Morgan student Chloe Johnson, a junior in the School of Global Journalism and Communication (SGJC), was recently selected among some of the nation’s top journalism students for an exclusive fellowship opportunity. The multimedia journalism major will join more than 30 students from 16 universities across the country participating in the annual Carnegie-Knight News21 investigative reporting intensive that will examine America’s youth violence and the juvenile justice system.
An aspiring journalist, Johnson is no stranger to the craft and rigors of the industry. She has penned numerous stories for The MSU Spokesman student newspaper and currently serves as one of its staff editors. She supplements her time beyond Morgan’s campus at WBAL-TV, where Johnson is gaining frontline experience supporting the station’s newsroom, advertising sales department and community outreach team. This semester, Johnson is working on a joint investigative news reporting project in collaboration with students from North Carolina A&T focusing on the prevalence of African American incarceration, a similarly focused effort and prelude to her News21 fellowship.
“When I think about the skilled journalists who’ve entered the News21 program, I am continuously left in awe because I know now that I am one of them,” said Chloe Johnson. “Now…I can look forward to…being in Arizona, fulfilling my passion and writing stories with purpose.”
This year, News21 student journalists will focus their efforts on investigating disparities in sentencing and jail time, conditions of juvenile detention facilities and the impact on families, communities and victims. Fellows will travel across the country to report stories, and their work will be published as a multimedia project online and shared with industry partners across the country.
“We think we will find a country struggling with how to deal with youth violence, both on the preventative end and the punitive end,” said Jacquee Petchel, executive editor for News21. “It’s a topic critical to the future of children and teens, not to mention both their families and their victims.”
Johnson will move into a paid summer fellowship, during which she will work alongside other News21 selected journalism students. The students will work collaboratively out of a newsroom at the Cronkite School and travel across the country to report and produce their stories. The stories and multimedia pieces that are produced will be published to a website designed specifically for this year’s investigative piece: disparities in sentencing and jail time.

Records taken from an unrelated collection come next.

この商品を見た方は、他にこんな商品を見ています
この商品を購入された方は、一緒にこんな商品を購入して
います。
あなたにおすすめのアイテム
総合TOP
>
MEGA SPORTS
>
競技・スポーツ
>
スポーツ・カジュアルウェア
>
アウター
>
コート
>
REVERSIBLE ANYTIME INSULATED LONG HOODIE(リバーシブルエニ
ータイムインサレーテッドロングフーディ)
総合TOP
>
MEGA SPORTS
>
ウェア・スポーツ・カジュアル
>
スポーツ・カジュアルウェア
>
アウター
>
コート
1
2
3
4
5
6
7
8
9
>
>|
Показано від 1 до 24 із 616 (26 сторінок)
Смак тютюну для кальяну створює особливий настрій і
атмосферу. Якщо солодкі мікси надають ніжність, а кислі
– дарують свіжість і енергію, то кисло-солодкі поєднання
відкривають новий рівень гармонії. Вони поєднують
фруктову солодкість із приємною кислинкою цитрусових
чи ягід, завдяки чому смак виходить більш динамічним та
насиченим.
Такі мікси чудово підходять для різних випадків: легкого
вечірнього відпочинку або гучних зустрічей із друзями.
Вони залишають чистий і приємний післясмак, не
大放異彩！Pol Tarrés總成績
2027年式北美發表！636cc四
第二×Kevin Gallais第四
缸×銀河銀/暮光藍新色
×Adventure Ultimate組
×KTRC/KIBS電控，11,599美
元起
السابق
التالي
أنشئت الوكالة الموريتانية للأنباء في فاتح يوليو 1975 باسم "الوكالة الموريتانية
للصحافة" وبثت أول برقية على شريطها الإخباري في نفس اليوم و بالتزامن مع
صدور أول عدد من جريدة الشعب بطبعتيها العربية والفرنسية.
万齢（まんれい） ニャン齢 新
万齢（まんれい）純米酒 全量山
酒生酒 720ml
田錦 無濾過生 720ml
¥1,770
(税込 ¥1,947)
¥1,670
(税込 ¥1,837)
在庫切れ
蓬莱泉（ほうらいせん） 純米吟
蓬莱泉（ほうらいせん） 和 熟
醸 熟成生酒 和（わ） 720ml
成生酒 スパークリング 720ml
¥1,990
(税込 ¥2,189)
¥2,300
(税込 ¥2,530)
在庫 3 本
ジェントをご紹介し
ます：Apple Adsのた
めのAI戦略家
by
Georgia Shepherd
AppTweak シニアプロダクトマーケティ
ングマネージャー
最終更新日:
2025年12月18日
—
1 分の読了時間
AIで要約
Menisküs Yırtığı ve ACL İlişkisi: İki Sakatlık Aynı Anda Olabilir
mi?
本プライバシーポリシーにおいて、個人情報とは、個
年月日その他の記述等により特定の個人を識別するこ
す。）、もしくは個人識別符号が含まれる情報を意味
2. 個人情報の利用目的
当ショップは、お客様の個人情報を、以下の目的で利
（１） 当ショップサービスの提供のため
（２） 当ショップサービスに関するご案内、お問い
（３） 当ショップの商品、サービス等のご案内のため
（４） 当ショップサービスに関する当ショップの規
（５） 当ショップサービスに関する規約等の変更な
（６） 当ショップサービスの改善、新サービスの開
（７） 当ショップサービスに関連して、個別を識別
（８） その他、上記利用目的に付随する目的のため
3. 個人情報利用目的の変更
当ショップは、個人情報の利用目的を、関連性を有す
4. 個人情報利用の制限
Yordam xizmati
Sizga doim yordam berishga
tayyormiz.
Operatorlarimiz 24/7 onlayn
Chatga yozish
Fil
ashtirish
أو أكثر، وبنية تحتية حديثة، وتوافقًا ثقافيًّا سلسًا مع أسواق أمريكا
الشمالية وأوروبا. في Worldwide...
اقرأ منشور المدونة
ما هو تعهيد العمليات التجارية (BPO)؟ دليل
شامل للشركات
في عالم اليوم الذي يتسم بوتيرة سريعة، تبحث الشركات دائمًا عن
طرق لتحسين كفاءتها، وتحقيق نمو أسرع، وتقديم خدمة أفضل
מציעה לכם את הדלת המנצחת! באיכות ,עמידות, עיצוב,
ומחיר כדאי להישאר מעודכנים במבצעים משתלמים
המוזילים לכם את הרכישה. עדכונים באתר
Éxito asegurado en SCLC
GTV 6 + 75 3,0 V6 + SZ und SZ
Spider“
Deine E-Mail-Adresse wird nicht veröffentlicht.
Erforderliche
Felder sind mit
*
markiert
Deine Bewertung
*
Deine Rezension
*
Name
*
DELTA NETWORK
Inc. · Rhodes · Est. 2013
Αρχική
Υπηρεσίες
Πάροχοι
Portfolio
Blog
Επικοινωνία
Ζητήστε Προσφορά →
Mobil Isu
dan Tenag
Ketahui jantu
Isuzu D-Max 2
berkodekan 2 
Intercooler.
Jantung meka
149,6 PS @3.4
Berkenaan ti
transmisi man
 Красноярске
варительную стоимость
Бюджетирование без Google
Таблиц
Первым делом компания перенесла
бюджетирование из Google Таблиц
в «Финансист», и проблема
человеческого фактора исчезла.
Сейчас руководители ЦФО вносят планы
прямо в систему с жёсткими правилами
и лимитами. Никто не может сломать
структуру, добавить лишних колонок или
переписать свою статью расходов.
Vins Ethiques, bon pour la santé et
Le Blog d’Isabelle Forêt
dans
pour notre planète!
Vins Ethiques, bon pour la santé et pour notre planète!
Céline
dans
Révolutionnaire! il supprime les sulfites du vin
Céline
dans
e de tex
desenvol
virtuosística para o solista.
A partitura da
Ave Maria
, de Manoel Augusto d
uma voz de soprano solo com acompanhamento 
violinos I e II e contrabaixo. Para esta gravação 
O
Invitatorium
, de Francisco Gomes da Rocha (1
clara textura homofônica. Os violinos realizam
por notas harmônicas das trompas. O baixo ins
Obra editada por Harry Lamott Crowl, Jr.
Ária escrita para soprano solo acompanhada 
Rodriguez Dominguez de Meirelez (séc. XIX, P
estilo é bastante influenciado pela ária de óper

Enthused about the News21 experience and the professional development that awaits, Johnson added, “nothing beats the anticipation of getting the chance to build connections with people from other places, and experience environments, I otherwise would have never seen. I have no doubt that this experience will give me the tools to propel in my career path.
Morgan Class of 2019 graduate, Penelope Blackwell, was a News21 fellow and earned a Robert F. Kennedy Journalism Award for her significant contributions to the investigative report “Hate in America.” The 2018 News21 project she was involved in also won an Edward R. Murrow Award.
Headquartered at Arizona State University’s Cronkite School, News21 was established a decade ago by the Carnegie Corporation of New York and the John S. and James L. Knight Foundation to demonstrate the emerging talent and skills of today’s journalism students and their ability to produce innovative, in-depth multimedia projects on a national scale. The initiative is led by News21 Executive Editor Jacquee Petchel, a Pulitzer Prize-winning journalist and professor of practice at the Cronkite School.
Past investigations and information on the News21 program can be found at news21.com.